Introducing: the new conspiracy age

MIT Technology Review launches a series, the new conspiracy age, examining how conspiracy theories spread as online echo chambers, political shifts, and advances in artificial intelligence amplify fringe ideas and reshape science and policy.

MIT Technology Review is launching a new series, the new conspiracy age, to examine how a mix of technology and politics has boosted once-fringe ideas into mainstream influence. The piece argues that conspiracists have found their way into the White House and that institutions are straining under deep suspicion and the social effects of covid isolation. Online echo chambers and generative artificial intelligence are described as key forces that make it easier than ever for falsehoods to spread and for fringe narratives to take hold.

The package opens with a feature by Dorian Lynskey explaining why it is now easier to be a conspiracy theorist. The series will publish a different story from the package in the coming days in the Download newsletter. The edition also highlights related technology and policy developments, linking the rise of conspiratorial thinking to broader challenges facing science and public life.
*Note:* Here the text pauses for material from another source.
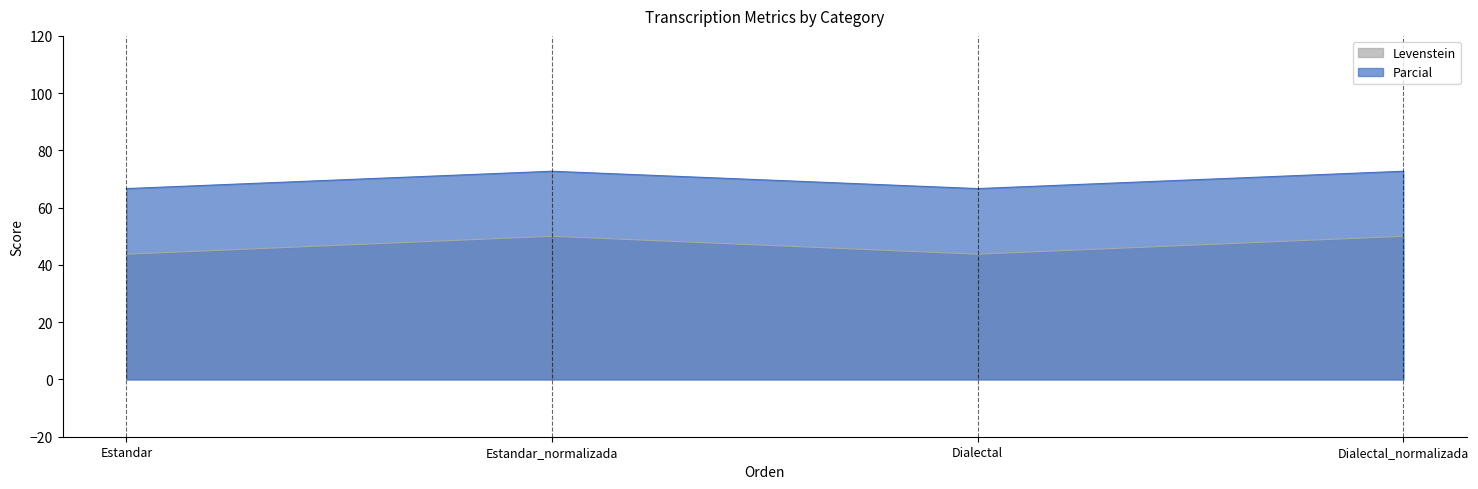

Which series has the largest range (max minus min)?

Levenstein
The newsletter bundles reporting across topics. It summarizes a memo from Bill Gates, who frames himself as a major funder of climate innovation through Breakthrough Energy, founded in 2015, and who offered priorities for negotiators ahead of the UN climate meetings. It flags several must-read stories, including reports that US homeland security shared misleading videos of immigration operations, Character.AI’s decision to ban under-18s amid lawsuits, and the report that the president directed the pentagon to resume nuclear testing after decades without such tests.
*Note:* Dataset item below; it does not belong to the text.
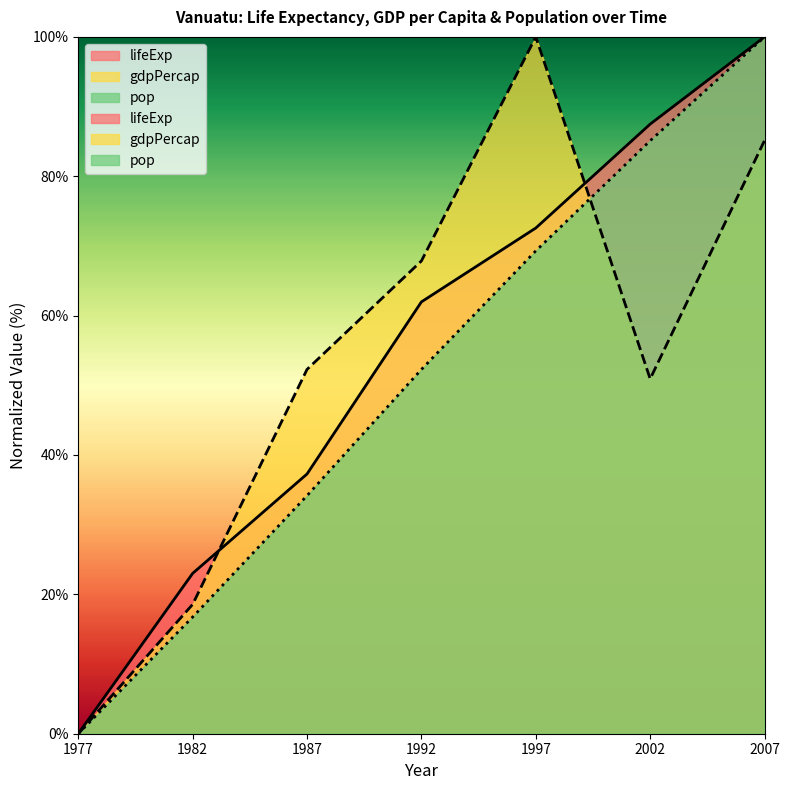

How many lines are shown in the chart?

3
Technology items include a first deployment of a Google DeepMind model by the US national hurricane center to predict Hurricane Melissa, a record-label deal with an artificial intelligence music firm, and questions about whether companies are using artificial intelligence as a fig leaf for layoffs. Lighter and wider items range from Meta Ray-Ban users filming workers without consent to a growing debate over artificial intelligence agents in freelance work, and a popular app producing artificial intelligence-generated dog videos for podcasting.

The edition closes with a science feature on cellular reprogramming, recounting a Kyoto University discovery that a set of proteins can revert skin cells to stem-like cells and noting that biotech groups are exploring age-reversal applications. A quoted joke about Meta’s Reality Labs earnings serves as a cultural aside.